Interview question - Scenario
There was an interview question recently asked and I found it difficult to answer. Question was:
There are 20 epics in a project and each Epic has 100 stories. Velocity is 35. How many sprints will be required to complete the project and how will you arrive at this assumption?
Experts- please comment.
A maximum of 1 further Sprint is required, because each ought to be conducted as if it were potentially the last. In other words, it is possible that product value has been maximized already, and if not, we should aim to do so in the next Sprint.
Depending upon risk appetite, which is indeterminate in the supplied case, we may advise that further Sprints be budgeted for so that emerging product risk can be managed.
This question is not answerable.
On the surface, you may think that there are 20 epics with 100 stories for a total of 2000 stories and if 35 stories are complete each Sprint, you'd need 58 Sprints to complete everything. However, this neglects the core of agility.

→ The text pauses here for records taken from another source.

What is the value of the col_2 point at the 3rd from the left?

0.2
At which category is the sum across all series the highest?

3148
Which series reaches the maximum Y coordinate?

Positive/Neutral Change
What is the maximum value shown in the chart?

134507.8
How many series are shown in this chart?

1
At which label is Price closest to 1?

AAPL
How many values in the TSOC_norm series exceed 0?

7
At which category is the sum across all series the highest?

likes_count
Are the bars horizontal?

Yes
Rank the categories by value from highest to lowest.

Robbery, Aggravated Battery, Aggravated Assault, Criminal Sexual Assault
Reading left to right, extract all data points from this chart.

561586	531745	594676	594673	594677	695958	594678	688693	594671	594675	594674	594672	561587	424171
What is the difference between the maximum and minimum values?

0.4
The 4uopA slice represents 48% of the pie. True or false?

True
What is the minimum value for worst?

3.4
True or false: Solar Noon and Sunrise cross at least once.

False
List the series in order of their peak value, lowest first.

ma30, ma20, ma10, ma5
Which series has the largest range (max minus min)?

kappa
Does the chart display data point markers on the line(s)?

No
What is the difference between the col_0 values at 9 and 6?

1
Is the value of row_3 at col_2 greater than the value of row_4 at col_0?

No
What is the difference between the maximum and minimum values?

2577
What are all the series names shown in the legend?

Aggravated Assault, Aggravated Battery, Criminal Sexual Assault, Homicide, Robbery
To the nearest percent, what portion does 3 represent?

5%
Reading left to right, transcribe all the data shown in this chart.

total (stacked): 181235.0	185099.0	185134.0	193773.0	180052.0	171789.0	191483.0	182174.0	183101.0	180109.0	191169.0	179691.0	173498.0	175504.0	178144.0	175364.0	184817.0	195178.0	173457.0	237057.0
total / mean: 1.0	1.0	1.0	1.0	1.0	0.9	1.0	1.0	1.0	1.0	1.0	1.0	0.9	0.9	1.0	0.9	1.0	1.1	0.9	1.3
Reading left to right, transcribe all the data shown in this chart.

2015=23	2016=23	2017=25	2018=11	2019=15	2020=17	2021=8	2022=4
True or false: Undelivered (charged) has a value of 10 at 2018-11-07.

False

Just because we have something like 2000 stories identified now doesn't mean that we need those 2000 stories to "complete the project". People have tried to develop a complete and comprehensive requirements specification up-front and then build to that specification. Those projects tended to fail more often than not by not delivering what the stakeholders needed or wanted in a timeframe that would be useful to them. Agility was the answer to this. By iteratively and incrementally building the product, showing it to stakeholders, and incorporating their feedback, the team builds change control into their way of working and can adapt when they realize that a number of the "requirements" that were identified aren't actually necessary, another chunk were wrong, and others were missing. Those 2000 stories could turn into 500 of the original, 300 that were modified, and 1200 that were removed.
Hello Ravish,
Yes you can calculate the number sprints required to complete the project.
To calculate the number of sprints required:
- Multiply the number of epics by the stories per epic: 20 epics×100 stories per epic=2000 stories20epics×100stories per epic=2000stories.
- Divide the total stories by the team's velocity: 2000 stories35 stories per sprint≈57.14 sprints35stories per sprint2000stories≈57.14sprints.
- Round up to the nearest whole number, as you can't have a fraction of a sprint.
Conclusion: Approximately 58 sprints may be required to complete the project.
https://www.scrum.org/forum/scrum-forum/79972/interview-question-scenarioselenium
I hope next time you will find out easily.
A great year ahead
Regards
Jack
I guess the Right unser is: "you do not know".
In the agile world, you can’t estimate that far ahead for sure, more correctly, it won’t make sense.
Also, "complete project" sound strange here - you may ask your interviewer to focus on the Product, and the value it delivers.